◆ TASK A
Decide whether each of these statements agrees with the Club World Cup excerpt, answering yes or no and quoting the deciding words of the text: (i) FIFA is floating a plan to grow the tournament from 32 to 48 teams by 2029; (ii) this summer's edition is being held in the US; (iii) the illustration shows four sacks of gold coins.
◆ TASK B
Return the records unchanged, starting with the first line of the records and going on through the line with "ZMS: none -> 19:12", and include nothing else.

◆ SOURCE EXCERPT

▼

A stylised, square-format illustration of the FIFA Club World Cup trophy in golden tones, positioned prominently in the background. In front of it sit three burlap sacks overflowing with gold coins, one marked with a large dollar sign. The backdrop is a warm, textured orange, evoking a vintage poster aesthetic and symbolising the commercialisation of football.
The Club World Cup is not a celebration of football, but a monument to its financial capture—driven by Saudi money, Trump’s authoritarian theatre, and a FIFA leadership that serves capital before fans.

Football has long been about money, but every year the sport finds a new way to remind us just how much. Now it’s the Club World Cup’s turn. This summer’s bloated edition in the US is barely underway, and already FIFA is floating plans to expand it further. Increasing from 32 to 48 teams by 2029. Under pressure from the clubs who didn’t make the cut but still want their slice of the billion-dollar pie. If the game still pretends to be about glory, it’s only because glory pays.

▲

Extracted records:
▼

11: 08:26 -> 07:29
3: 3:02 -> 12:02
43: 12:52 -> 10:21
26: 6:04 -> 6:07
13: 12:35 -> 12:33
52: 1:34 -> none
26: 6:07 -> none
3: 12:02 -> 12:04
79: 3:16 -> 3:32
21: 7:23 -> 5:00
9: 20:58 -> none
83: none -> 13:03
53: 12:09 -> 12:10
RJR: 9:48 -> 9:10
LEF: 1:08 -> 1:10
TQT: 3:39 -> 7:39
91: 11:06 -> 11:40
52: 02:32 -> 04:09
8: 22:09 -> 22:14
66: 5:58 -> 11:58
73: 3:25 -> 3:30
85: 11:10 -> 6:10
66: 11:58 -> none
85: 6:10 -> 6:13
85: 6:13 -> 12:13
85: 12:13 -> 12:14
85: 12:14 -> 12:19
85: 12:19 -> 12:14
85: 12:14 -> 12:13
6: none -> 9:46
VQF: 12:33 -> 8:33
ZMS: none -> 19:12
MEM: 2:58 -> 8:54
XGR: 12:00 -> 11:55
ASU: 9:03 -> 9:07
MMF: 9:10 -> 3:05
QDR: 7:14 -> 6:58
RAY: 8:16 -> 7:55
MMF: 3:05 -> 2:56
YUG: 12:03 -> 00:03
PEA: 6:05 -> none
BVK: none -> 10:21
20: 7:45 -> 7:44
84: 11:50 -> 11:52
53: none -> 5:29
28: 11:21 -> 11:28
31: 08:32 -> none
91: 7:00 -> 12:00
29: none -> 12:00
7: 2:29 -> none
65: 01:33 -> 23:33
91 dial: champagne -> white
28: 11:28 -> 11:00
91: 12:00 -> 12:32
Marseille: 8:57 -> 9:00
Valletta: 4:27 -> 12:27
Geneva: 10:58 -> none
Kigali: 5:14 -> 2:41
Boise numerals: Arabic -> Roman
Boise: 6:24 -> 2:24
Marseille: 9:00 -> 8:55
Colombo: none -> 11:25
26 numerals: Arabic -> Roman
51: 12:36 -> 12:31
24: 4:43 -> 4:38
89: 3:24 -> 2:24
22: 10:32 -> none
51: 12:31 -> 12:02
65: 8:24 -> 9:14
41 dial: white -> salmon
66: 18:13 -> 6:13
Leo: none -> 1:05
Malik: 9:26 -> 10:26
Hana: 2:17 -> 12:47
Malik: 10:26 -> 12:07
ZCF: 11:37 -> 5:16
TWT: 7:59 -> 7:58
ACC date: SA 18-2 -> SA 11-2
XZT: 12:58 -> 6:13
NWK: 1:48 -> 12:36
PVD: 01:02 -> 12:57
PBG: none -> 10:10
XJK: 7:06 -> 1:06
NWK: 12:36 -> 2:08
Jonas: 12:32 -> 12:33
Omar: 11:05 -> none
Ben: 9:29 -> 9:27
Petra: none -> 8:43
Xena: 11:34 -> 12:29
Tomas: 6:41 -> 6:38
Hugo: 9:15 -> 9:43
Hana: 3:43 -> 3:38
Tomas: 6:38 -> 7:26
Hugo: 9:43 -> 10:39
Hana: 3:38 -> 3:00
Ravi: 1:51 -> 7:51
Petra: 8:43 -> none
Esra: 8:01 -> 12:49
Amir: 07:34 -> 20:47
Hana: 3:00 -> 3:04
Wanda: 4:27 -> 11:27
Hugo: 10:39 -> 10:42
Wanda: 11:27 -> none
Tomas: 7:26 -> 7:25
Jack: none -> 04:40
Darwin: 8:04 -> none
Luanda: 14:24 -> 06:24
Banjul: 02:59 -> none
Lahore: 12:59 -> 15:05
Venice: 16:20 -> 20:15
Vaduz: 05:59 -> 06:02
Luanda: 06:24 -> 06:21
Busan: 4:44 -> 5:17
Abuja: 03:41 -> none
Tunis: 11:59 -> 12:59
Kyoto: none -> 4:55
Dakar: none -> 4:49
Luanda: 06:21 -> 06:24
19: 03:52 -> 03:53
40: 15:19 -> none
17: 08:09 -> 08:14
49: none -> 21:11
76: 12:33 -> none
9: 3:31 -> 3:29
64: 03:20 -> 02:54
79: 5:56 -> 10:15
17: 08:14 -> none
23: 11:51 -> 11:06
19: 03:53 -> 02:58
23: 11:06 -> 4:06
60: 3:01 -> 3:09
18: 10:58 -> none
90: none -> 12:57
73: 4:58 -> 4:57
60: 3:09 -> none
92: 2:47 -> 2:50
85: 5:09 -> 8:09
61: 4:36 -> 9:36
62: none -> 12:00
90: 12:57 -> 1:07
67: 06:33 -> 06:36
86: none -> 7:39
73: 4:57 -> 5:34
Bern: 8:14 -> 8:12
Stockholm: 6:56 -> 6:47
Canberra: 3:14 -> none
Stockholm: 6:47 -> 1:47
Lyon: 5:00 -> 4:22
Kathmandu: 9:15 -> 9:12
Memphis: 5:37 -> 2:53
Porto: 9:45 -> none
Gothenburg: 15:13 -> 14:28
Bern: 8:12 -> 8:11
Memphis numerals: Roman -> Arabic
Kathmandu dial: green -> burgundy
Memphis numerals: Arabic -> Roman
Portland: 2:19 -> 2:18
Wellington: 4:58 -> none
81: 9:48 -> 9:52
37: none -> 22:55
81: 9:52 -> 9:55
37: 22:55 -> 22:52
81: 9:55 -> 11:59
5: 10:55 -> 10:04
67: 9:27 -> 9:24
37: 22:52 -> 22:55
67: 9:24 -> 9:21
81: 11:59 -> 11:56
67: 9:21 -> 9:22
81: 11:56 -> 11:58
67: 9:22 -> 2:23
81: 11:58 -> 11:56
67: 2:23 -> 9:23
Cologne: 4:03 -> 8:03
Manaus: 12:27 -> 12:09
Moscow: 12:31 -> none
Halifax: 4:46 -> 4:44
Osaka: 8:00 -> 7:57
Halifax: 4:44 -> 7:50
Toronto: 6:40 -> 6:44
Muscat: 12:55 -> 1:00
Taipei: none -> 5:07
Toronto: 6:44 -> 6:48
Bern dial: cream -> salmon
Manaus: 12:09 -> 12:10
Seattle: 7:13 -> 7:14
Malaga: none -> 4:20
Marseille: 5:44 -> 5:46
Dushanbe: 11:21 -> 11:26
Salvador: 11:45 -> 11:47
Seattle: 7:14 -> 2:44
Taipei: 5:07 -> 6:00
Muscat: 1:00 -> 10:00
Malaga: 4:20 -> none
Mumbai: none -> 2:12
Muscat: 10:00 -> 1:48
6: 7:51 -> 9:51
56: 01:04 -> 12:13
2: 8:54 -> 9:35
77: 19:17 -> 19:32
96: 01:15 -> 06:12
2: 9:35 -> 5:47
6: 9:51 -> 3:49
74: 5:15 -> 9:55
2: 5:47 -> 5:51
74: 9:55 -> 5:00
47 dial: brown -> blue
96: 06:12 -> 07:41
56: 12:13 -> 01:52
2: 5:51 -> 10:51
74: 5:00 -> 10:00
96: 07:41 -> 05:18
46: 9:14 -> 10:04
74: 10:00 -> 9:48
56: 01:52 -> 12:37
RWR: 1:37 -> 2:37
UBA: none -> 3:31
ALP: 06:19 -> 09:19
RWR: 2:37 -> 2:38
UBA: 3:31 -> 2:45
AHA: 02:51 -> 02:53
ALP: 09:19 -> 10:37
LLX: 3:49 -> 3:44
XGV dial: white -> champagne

▲

◆ WRITTEN RESPONSE A
(i) Yes: "Increasing from 32 to 48 teams by 2029."
(ii) Yes: "This summer’s bloated edition in the US is barely underway"
(iii) No: "three burlap sacks overflowing with gold coins"

◆ WRITTEN RESPONSE B
11: 08:26 -> 07:29
3: 3:02 -> 12:02
43: 12:52 -> 10:21
26: 6:04 -> 6:07
13: 12:35 -> 12:33
52: 1:34 -> none
26: 6:07 -> none
3: 12:02 -> 12:04
79: 3:16 -> 3:32
21: 7:23 -> 5:00
9: 20:58 -> none
83: none -> 13:03
53: 12:09 -> 12:10
RJR: 9:48 -> 9:10
LEF: 1:08 -> 1:10
TQT: 3:39 -> 7:39
91: 11:06 -> 11:40
52: 02:32 -> 04:09
8: 22:09 -> 22:14
66: 5:58 -> 11:58
73: 3:25 -> 3:30
85: 11:10 -> 6:10
66: 11:58 -> none
85: 6:10 -> 6:13
85: 6:13 -> 12:13
85: 12:13 -> 12:14
85: 12:14 -> 12:19
85: 12:19 -> 12:14
85: 12:14 -> 12:13
6: none -> 9:46
VQF: 12:33 -> 8:33
ZMS: none -> 19:12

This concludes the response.